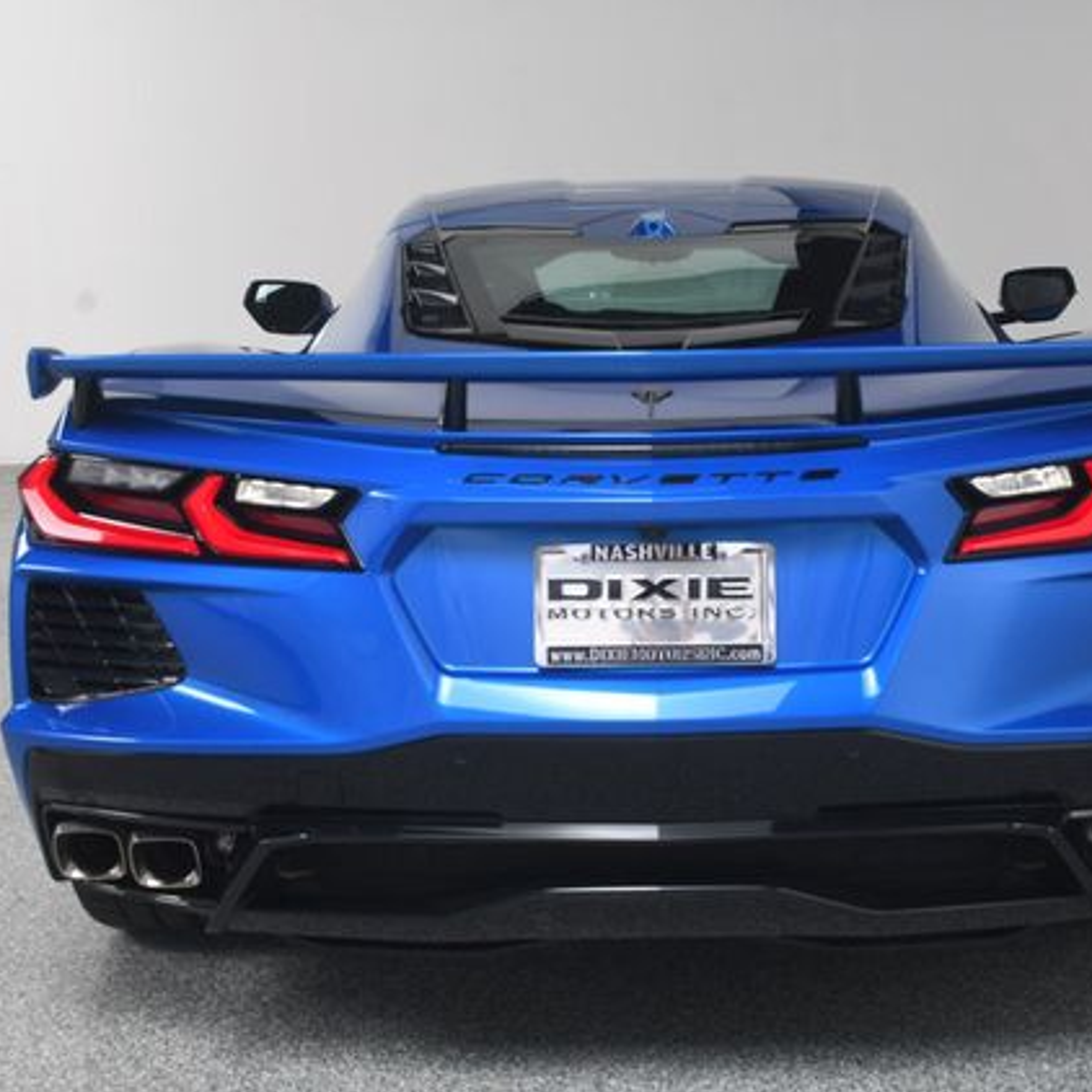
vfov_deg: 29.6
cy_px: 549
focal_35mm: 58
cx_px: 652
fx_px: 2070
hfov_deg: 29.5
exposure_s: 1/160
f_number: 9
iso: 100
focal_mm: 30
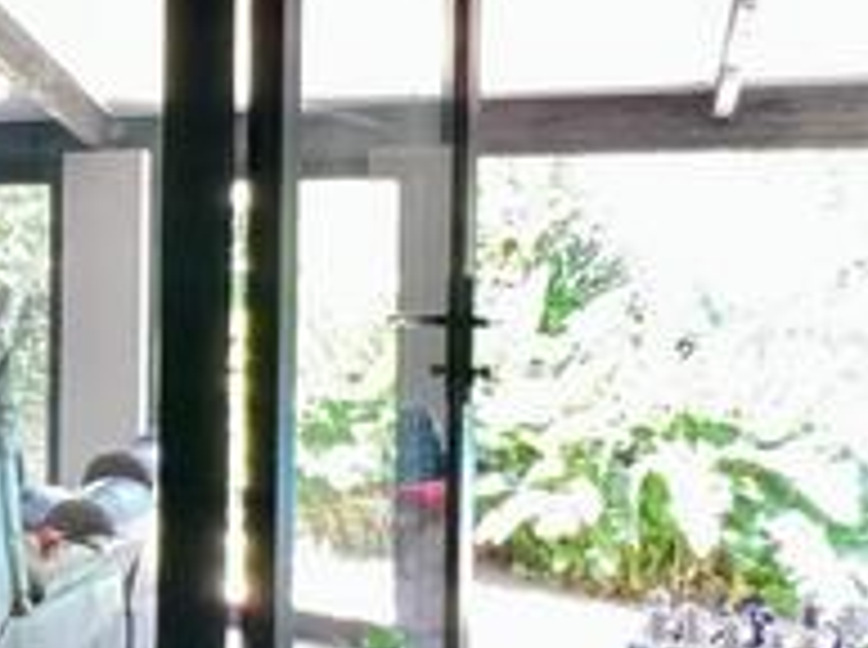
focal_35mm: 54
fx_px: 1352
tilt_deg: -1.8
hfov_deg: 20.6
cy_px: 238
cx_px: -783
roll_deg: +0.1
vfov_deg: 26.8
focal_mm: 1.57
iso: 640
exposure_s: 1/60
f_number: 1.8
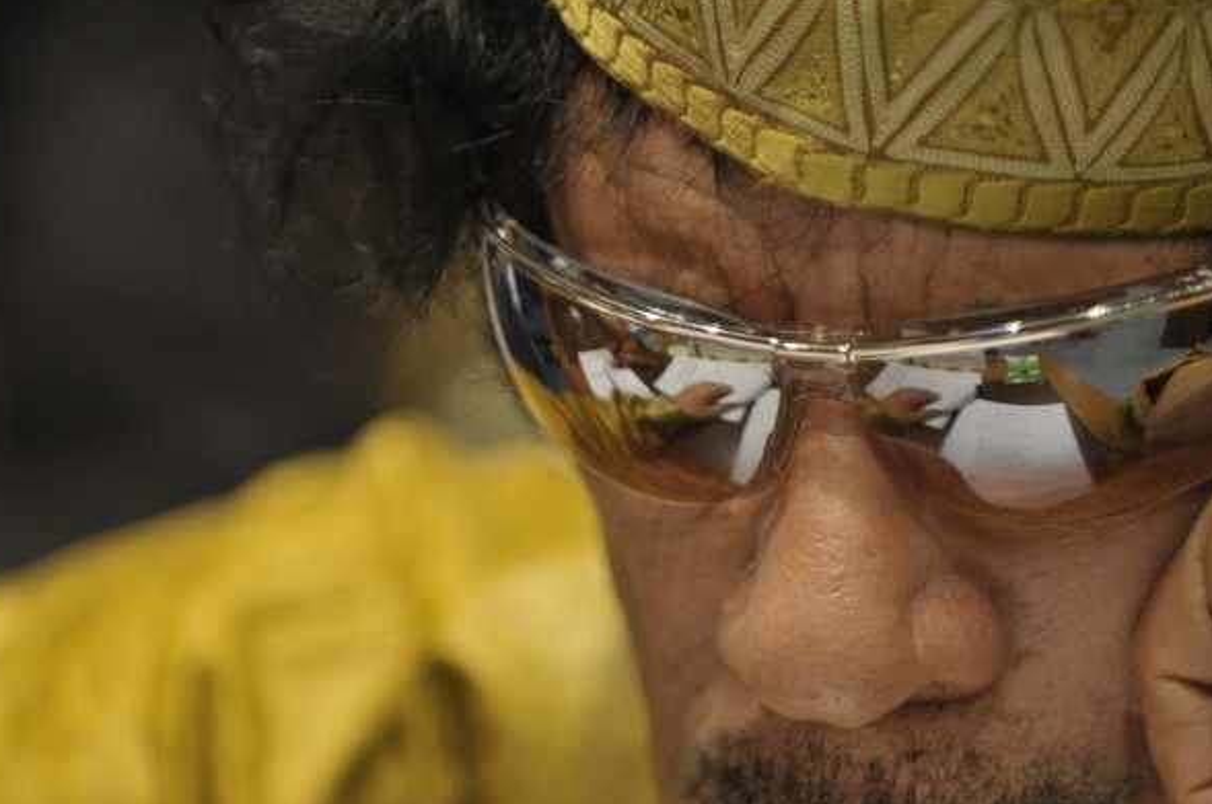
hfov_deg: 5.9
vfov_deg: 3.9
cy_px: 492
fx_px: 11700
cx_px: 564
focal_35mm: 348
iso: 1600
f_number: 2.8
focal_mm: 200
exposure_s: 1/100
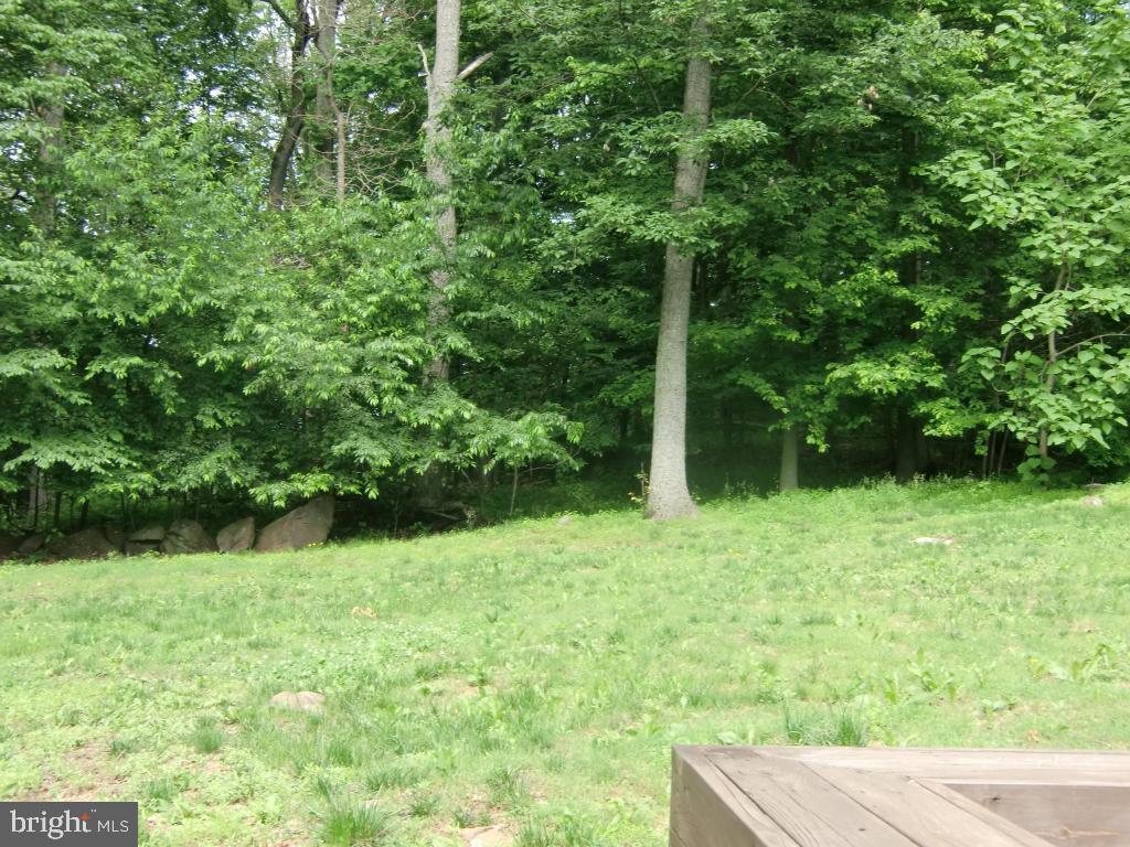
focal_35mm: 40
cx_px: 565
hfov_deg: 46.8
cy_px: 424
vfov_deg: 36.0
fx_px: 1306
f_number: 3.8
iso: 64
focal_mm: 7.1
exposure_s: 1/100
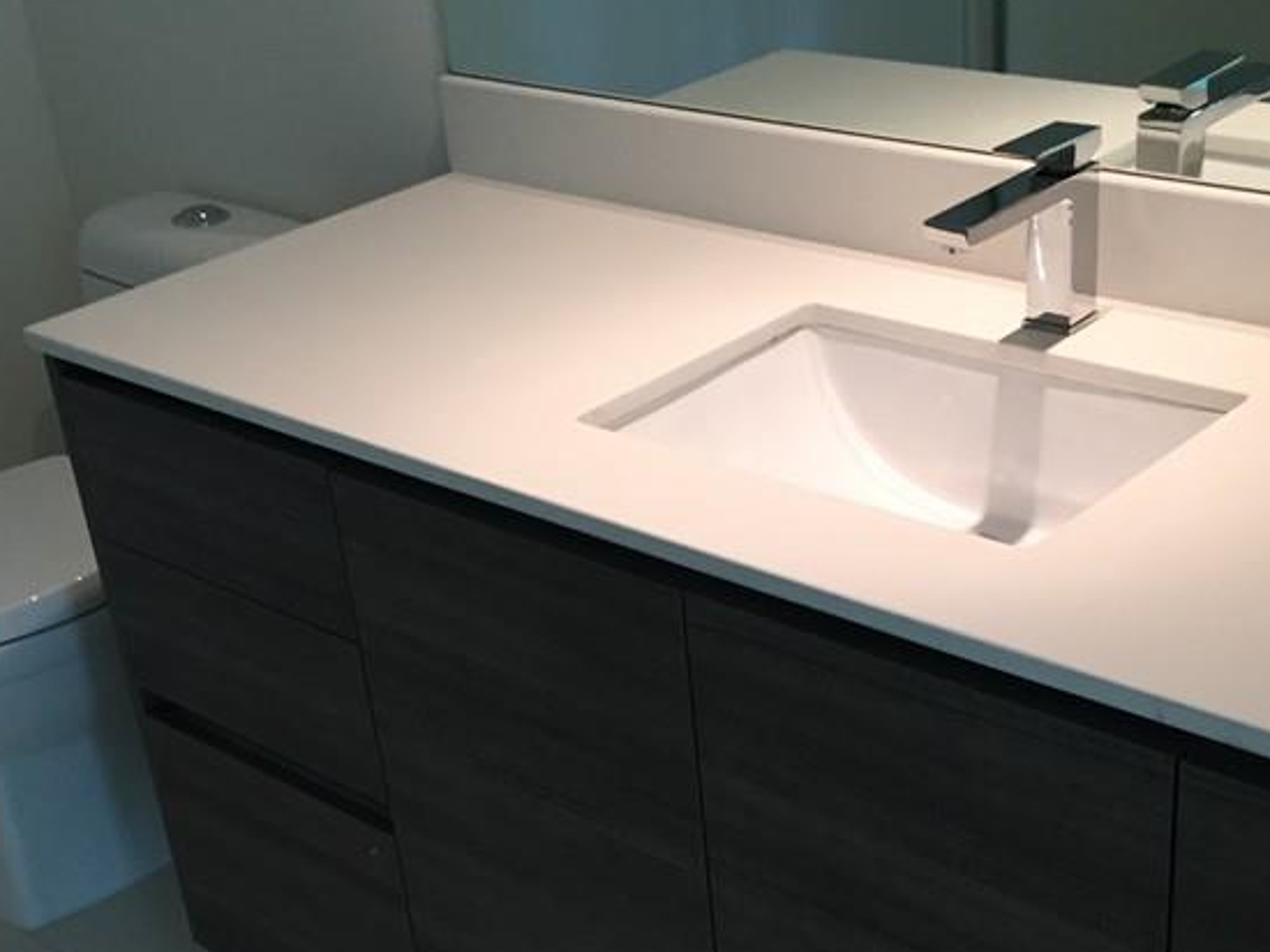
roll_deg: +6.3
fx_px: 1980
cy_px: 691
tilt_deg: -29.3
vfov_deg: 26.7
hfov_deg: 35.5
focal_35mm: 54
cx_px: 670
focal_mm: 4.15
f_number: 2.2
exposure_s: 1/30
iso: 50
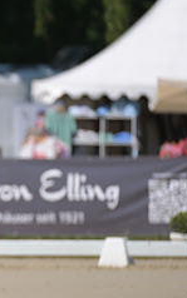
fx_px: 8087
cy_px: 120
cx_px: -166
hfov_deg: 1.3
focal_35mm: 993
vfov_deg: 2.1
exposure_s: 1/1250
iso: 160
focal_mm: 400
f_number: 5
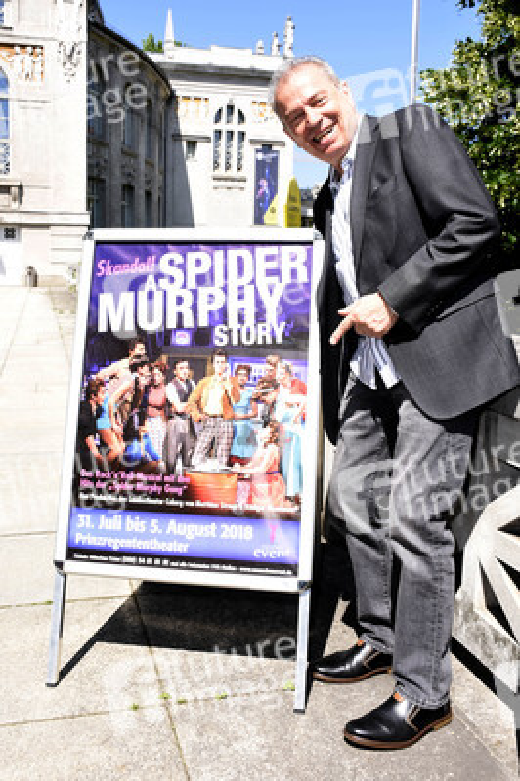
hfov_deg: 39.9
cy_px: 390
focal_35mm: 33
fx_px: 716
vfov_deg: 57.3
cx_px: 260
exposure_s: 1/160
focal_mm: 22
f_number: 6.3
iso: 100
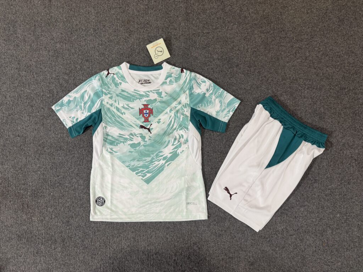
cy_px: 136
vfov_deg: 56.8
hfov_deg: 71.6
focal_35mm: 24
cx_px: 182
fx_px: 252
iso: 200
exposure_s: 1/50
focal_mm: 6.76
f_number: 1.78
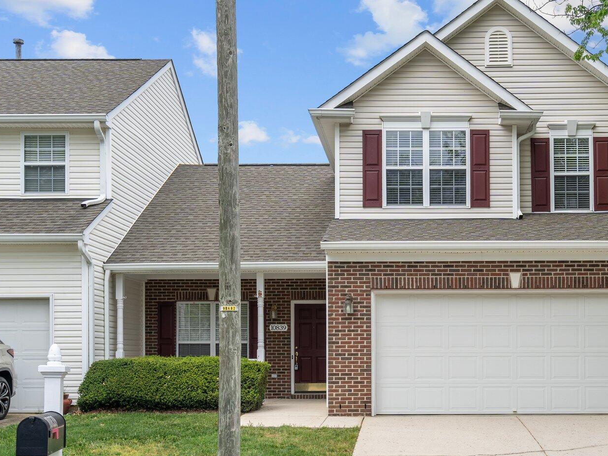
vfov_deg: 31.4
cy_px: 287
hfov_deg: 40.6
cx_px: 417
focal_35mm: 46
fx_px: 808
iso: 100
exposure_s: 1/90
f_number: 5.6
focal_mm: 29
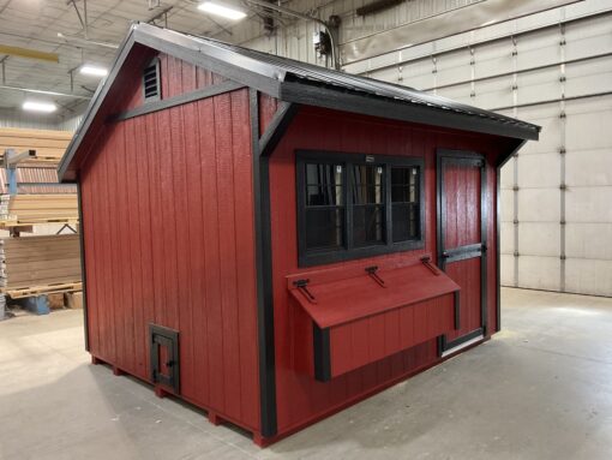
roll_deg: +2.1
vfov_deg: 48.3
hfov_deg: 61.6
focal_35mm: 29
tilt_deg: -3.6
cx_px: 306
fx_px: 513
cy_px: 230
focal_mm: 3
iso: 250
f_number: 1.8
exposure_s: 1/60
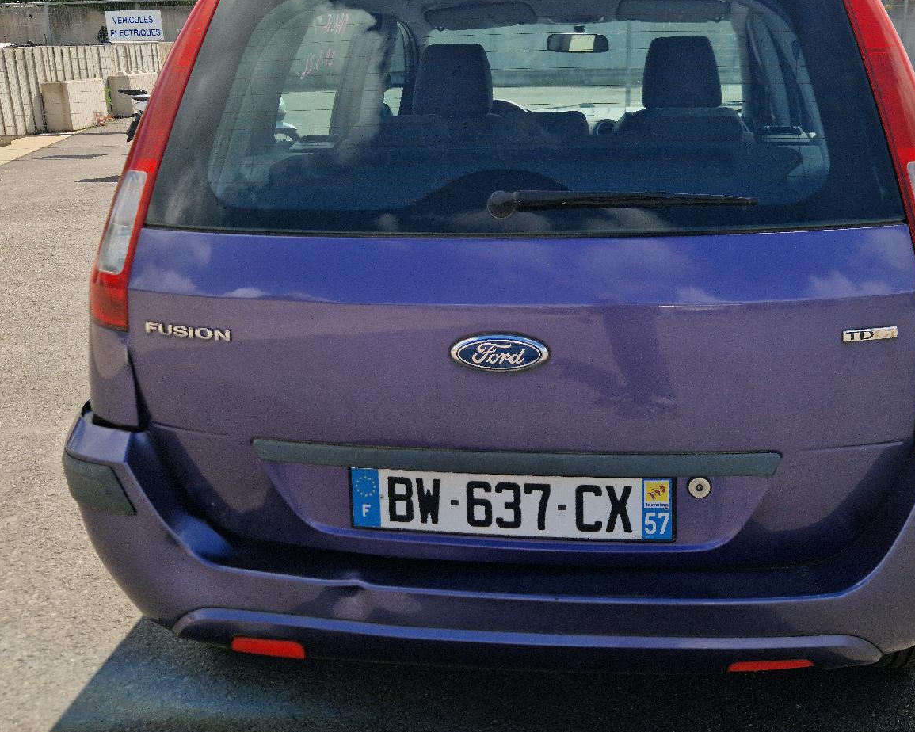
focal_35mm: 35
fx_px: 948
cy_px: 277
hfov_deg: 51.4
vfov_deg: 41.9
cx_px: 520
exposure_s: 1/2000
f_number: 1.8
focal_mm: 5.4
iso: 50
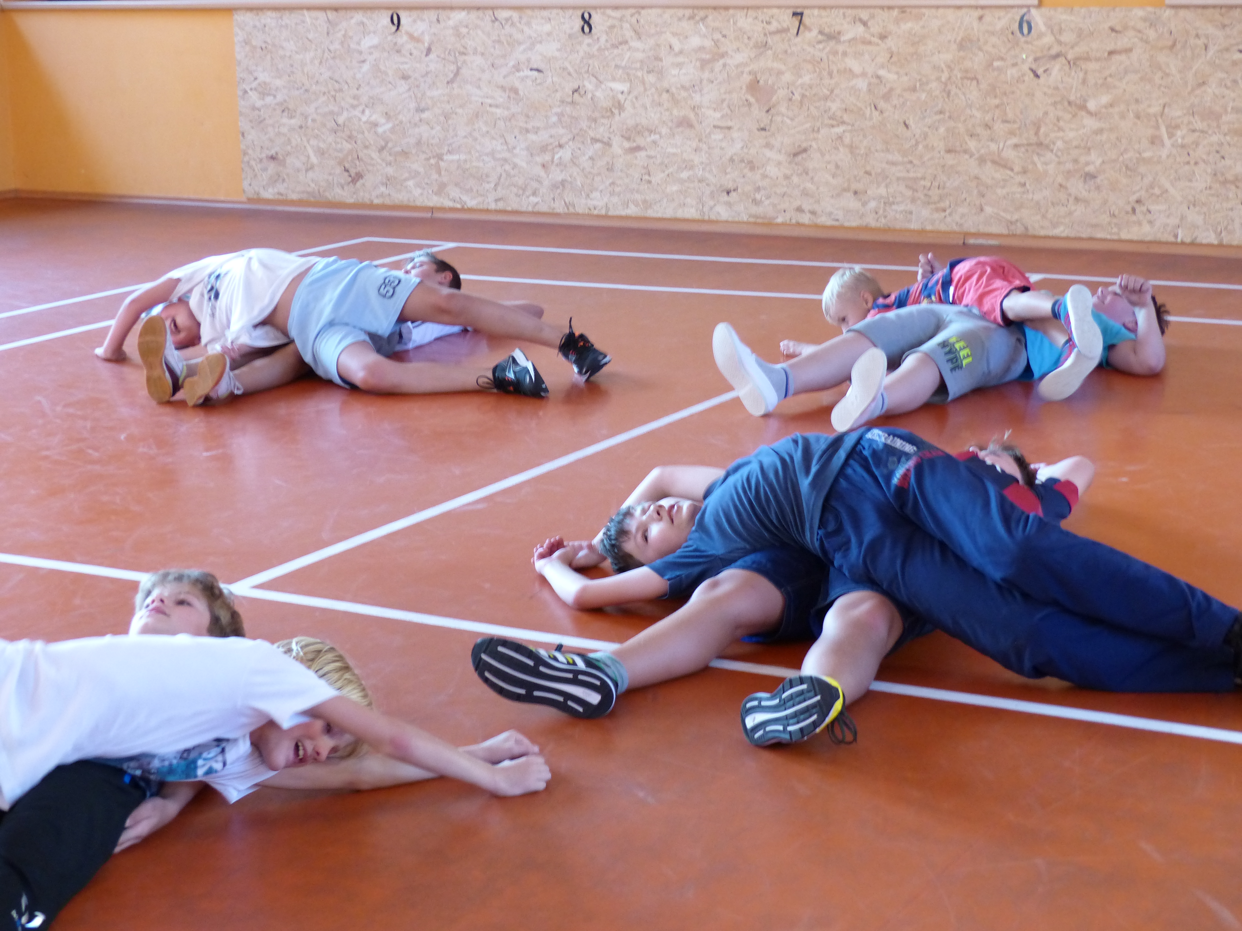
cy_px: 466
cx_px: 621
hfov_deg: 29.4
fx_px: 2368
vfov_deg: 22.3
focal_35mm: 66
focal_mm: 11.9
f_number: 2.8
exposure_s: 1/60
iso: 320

What is being asked >> Please reproduce each entry exactly as given and omit the pictures.

Result of this exercise >>
vfov_deg: 29.6
cy_px: 549
focal_35mm: 58
cx_px: 652
fx_px: 2070
hfov_deg: 29.5
exposure_s: 1/160
f_number: 9
iso: 100
focal_mm: 30
focal_35mm: 54
fx_px: 1352
tilt_deg: -1.8
hfov_deg: 20.6
cy_px: 238
cx_px: -783
roll_deg: +0.1
vfov_deg: 26.8
focal_mm: 1.57
iso: 640
exposure_s: 1/60
f_number: 1.8
hfov_deg: 5.9
vfov_deg: 3.9
cy_px: 492
fx_px: 11700
cx_px: 564
focal_35mm: 348
iso: 1600
f_number: 2.8
focal_mm: 200
exposure_s: 1/100
focal_35mm: 40
cx_px: 565
hfov_deg: 46.8
cy_px: 424
vfov_deg: 36.0
fx_px: 1306
f_number: 3.8
iso: 64
focal_mm: 7.1
exposure_s: 1/100
roll_deg: +6.3
fx_px: 1980
cy_px: 691
tilt_deg: -29.3
vfov_deg: 26.7
hfov_deg: 35.5
focal_35mm: 54
cx_px: 670
focal_mm: 4.15
f_number: 2.2
exposure_s: 1/30
iso: 50
fx_px: 8087
cy_px: 120
cx_px: -166
hfov_deg: 1.3
focal_35mm: 993
vfov_deg: 2.1
exposure_s: 1/1250
iso: 160
focal_mm: 400
f_number: 5
hfov_deg: 39.9
cy_px: 390
focal_35mm: 33
fx_px: 716
vfov_deg: 57.3
cx_px: 260
exposure_s: 1/160
focal_mm: 22
f_number: 6.3
iso: 100
cy_px: 136
vfov_deg: 56.8
hfov_deg: 71.6
focal_35mm: 24
cx_px: 182
fx_px: 252
iso: 200
exposure_s: 1/50
focal_mm: 6.76
f_number: 1.78
vfov_deg: 31.4
cy_px: 287
hfov_deg: 40.6
cx_px: 417
focal_35mm: 46
fx_px: 808
iso: 100
exposure_s: 1/90
f_number: 5.6
focal_mm: 29
roll_deg: +2.1
vfov_deg: 48.3
hfov_deg: 61.6
focal_35mm: 29
tilt_deg: -3.6
cx_px: 306
fx_px: 513
cy_px: 230
focal_mm: 3
iso: 250
f_number: 1.8
exposure_s: 1/60
focal_35mm: 35
fx_px: 948
cy_px: 277
hfov_deg: 51.4
vfov_deg: 41.9
cx_px: 520
exposure_s: 1/2000
f_number: 1.8
focal_mm: 5.4
iso: 50
cy_px: 466
cx_px: 621
hfov_deg: 29.4
fx_px: 2368
vfov_deg: 22.3
focal_35mm: 66
focal_mm: 11.9
f_number: 2.8
exposure_s: 1/60
iso: 320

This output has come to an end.